Correlation of 2 time dependent multidimensional signals (signal vectors)

Solution 1:

Based on this solution to finding correlation matrix between two 2D arrays, we can have a similar one for finding correlation vector that computes correlation between corresponding rows in the two arrays. The implementation would look something like this -

def corr2_coeff_rowwise(A,B):
    # Rowwise mean of input arrays & subtract from input arrays themeselves
    A_mA = A - A.mean(1)[:,None]
    B_mB = B - B.mean(1)[:,None]

    # Sum of squares across rows
    ssA = (A_mA**2).sum(1);
    ssB = (B_mB**2).sum(1);

    # Finally get corr coeff
    return np.einsum('ij,ij->i',A_mA,B_mB)/np.sqrt(ssA*ssB)

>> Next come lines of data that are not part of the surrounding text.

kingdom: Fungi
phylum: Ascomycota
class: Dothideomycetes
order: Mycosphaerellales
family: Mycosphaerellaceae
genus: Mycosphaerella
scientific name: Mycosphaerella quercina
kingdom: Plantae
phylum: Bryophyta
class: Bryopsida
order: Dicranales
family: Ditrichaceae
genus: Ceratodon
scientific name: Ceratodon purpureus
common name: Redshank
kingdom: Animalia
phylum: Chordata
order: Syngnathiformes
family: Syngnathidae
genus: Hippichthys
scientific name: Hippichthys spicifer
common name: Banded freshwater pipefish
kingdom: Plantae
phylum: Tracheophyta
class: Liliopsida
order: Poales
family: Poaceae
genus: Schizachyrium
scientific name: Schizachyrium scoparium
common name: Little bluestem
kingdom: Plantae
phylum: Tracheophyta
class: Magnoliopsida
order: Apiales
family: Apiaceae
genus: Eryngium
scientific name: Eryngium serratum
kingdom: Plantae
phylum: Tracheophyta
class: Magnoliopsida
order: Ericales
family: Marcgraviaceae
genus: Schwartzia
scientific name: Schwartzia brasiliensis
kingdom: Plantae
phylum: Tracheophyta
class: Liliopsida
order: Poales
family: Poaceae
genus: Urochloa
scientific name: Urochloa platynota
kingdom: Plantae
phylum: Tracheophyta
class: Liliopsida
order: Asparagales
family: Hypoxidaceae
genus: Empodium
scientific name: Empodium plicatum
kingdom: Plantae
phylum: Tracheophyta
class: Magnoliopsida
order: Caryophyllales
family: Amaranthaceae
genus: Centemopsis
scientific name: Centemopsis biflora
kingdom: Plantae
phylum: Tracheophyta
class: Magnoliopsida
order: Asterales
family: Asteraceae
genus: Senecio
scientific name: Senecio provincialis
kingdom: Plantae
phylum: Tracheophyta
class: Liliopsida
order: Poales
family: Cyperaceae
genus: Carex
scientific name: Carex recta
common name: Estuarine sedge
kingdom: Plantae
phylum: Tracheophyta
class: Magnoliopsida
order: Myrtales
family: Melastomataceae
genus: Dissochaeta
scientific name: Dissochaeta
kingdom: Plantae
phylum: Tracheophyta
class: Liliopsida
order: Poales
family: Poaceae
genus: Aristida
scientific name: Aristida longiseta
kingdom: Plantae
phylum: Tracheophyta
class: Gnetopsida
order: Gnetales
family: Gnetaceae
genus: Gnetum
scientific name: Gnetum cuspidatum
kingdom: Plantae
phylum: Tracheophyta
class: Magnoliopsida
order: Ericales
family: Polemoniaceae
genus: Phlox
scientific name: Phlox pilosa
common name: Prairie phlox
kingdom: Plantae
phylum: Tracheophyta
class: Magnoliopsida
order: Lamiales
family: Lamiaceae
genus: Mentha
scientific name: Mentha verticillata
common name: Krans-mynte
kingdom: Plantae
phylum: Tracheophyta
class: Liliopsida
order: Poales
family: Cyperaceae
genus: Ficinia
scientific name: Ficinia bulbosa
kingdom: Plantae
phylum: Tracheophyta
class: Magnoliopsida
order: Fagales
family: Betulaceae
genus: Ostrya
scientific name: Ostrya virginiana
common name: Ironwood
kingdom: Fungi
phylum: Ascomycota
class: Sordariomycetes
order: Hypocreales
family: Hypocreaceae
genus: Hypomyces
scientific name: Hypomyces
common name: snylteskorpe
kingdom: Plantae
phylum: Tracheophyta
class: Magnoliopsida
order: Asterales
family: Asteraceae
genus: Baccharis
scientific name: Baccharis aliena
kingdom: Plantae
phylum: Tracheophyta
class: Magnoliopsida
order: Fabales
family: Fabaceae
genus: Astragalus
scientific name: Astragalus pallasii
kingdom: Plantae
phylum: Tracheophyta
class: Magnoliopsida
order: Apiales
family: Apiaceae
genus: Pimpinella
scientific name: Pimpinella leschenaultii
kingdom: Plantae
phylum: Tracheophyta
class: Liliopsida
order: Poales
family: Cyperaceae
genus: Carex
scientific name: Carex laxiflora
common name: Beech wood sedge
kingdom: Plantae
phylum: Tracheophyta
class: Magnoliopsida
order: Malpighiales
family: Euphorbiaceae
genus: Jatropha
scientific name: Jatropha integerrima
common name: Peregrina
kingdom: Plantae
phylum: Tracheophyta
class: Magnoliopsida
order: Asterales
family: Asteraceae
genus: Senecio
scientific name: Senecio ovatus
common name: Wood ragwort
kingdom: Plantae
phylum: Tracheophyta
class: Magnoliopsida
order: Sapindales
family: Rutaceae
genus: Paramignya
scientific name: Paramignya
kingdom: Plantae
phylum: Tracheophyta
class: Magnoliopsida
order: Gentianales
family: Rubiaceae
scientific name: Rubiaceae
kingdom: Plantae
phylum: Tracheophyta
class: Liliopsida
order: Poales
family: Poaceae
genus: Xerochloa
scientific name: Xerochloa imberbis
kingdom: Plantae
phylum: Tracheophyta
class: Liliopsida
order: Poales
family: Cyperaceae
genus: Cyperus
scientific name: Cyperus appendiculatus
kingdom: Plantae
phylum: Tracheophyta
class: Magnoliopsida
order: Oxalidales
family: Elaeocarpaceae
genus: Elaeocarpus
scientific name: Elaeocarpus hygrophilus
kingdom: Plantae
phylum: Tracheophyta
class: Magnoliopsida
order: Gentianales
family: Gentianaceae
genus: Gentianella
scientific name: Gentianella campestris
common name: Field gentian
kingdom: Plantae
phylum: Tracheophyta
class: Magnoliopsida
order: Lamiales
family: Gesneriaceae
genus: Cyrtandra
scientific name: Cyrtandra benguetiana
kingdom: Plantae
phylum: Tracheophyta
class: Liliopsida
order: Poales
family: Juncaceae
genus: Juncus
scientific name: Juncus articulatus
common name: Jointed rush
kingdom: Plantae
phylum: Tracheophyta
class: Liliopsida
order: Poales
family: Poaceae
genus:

We can further optimize the part to get ssA and ssB by introducing einsum magic there too!

def corr2_coeff_rowwise2(A,B):
    A_mA = A - A.mean(1)[:,None]
    B_mB = B - B.mean(1)[:,None]
    ssA = np.einsum('ij,ij->i',A_mA,A_mA)
    ssB = np.einsum('ij,ij->i',B_mB,B_mB)
    return np.einsum('ij,ij->i',A_mA,B_mB)/np.sqrt(ssA*ssB)

Sample run -

In [164]: M1 = np.array ([
     ...:     [1, 2, 3, 4],
     ...:     [2, 3, 1, 4.5]
     ...: ])
     ...: 
     ...: M2 = np.array ([
     ...:     [10, 20, 33, 40],
     ...:     [20, 35, 15, 40]
     ...: ])
     ...: 

In [165]: corr2_coeff_rowwise(M1, M2)
Out[165]: array([ 0.99411402,  0.96131896])

In [166]: corr2_coeff_rowwise2(M1, M2)
Out[166]: array([ 0.99411402,  0.96131896])

Runtime test -

In [97]: M1 = np.random.rand(256,200)
    ...: M2 = np.random.rand(256,200)
    ...: 

In [98]: out1 = np.diagonal (np.corrcoef (M1, M2), M1.shape [0])
    ...: out2 = corr2_coeff_rowwise(M1, M2)
    ...: out3 = corr2_coeff_rowwise2(M1, M2)
    ...: 

In [99]: np.allclose(out1, out2)
Out[99]: True

In [100]: np.allclose(out1, out3)
Out[100]: True

In [101]: %timeit np.diagonal (np.corrcoef (M1, M2), M1.shape [0])
     ...: %timeit corr2_coeff_rowwise(M1, M2)
     ...: %timeit corr2_coeff_rowwise2(M1, M2)
     ...: 
100 loops, best of 3: 9.5 ms per loop
1000 loops, best of 3: 554 µs per loop
1000 loops, best of 3: 430 µs per loop

20x+ speedup there with einsum over the built-in np.corrcoef!